Au combat contre le laïcisme s’agrège « celui contre les chrétiens progressistes alliés au parti communiste jusque sur le terrain de la doctrine ». Sans citer le concile Vatican II, le journaliste écrit : « La suite de l’événement a montré que là était bien le grand tournant : celui où on essaierait de fondre l’Église dans un courant de subordination aux mouvements du monde tenus pour plus révélateurs qu’elle-même de l’histoire d’un salut qui devenait purement temporel. »

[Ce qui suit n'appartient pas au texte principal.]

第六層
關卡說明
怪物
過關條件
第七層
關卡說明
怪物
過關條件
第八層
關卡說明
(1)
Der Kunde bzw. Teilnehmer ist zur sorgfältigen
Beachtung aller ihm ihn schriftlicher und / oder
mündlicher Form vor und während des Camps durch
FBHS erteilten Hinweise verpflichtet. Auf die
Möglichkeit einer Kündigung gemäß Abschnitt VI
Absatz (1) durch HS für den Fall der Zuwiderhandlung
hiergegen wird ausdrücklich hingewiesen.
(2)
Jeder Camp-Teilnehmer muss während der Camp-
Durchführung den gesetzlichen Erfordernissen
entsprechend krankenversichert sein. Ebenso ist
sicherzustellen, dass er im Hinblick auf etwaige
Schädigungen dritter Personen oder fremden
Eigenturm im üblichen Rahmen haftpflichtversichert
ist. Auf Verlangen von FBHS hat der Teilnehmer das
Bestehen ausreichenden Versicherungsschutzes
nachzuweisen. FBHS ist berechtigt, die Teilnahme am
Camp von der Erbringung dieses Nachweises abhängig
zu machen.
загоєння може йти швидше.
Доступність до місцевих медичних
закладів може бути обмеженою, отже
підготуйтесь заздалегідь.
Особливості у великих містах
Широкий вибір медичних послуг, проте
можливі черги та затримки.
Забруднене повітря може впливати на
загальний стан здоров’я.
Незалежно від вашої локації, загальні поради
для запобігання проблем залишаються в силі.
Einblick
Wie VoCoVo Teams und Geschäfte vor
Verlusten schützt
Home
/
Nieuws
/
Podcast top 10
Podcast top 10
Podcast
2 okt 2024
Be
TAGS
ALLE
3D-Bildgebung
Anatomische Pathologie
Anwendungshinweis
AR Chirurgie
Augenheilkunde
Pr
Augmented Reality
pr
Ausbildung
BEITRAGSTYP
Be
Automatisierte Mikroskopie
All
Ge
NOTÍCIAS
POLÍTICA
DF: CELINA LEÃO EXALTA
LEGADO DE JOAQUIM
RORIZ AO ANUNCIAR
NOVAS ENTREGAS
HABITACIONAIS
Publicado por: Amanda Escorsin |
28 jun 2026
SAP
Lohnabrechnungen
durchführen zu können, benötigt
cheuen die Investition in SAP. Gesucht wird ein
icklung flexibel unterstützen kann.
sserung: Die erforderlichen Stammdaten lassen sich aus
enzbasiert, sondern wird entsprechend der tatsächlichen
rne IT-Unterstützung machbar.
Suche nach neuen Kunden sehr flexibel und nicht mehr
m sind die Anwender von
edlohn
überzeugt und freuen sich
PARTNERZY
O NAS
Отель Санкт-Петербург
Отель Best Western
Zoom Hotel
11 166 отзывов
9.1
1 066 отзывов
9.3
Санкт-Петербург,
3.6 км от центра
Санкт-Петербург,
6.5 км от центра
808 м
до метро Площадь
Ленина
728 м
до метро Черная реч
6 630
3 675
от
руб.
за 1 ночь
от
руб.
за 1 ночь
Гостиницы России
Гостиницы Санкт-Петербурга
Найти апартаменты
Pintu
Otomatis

Depuis, d’autres défis ont vu le jour, comme celui que pose l’islam à notre société. Dans le numéro de France Catholique du 19 juin 2020, Annie Laurent, spécialiste de l’islam, en souligne les enjeux pour le chrétien à travers la figure de saint Charles de Foucauld, qui écrivait dans une lettre de 1901 : « La parole est beaucoup, mais l’exemple, l’amour, la prière sont mille fois plus. Donnons-leur l’exemple d’une vie parfaite […]. Prions pour eux avec un cœur assez chaud pour leur attirer de Dieu une surabondance de grâces et nous les convertirons infailliblement. Mais pour cela, il faut être des saints, c’est cela seul qu’il faudrait et c’est ce que nous ne sommes pas. »
« Sortir des sacristies »
En juin 2021, le philosophe Pierre Manent ajoutait cependant qu’on ne pouvait « se contenter de la parabole du Bon Samaritain quand des mouvements migratoires concernaient des millions de personnes et modifiaient substantiellement la population d’une nation […]. Les chrétiens se mettraient délibérément en danger en favorisant la domination d’une religion aujourd’hui conquérante ». Pour Pierre Manent, il est urgent que « la religion catholique retrouve un rôle de repère dans la vie française. Un repère qui éclaire, rassure et encourage ».
Plus qu’à l’Église, c’est à chaque lecteur de France Catholique que Philippe de Villiers attribue un rôle dans le combat contre la désagrégation de notre civilisation, « prise en tenaille entre le mondialisme islamique et le mondialisme wokiste » (France Catholique du 18 novembre 2022). L’écrivain et homme politique appelle à « multiplier les cellules de la résistance, de l’indignation et de la transmission » : « Ne soyez pas les ravis des santons de Provence. Il est temps de sortir des sacristies et de descendre sur l’Agora pour éclairer le monde. » Un vibrant appel aux accents lyriques que n’aurait pas renié le général de Castelnau.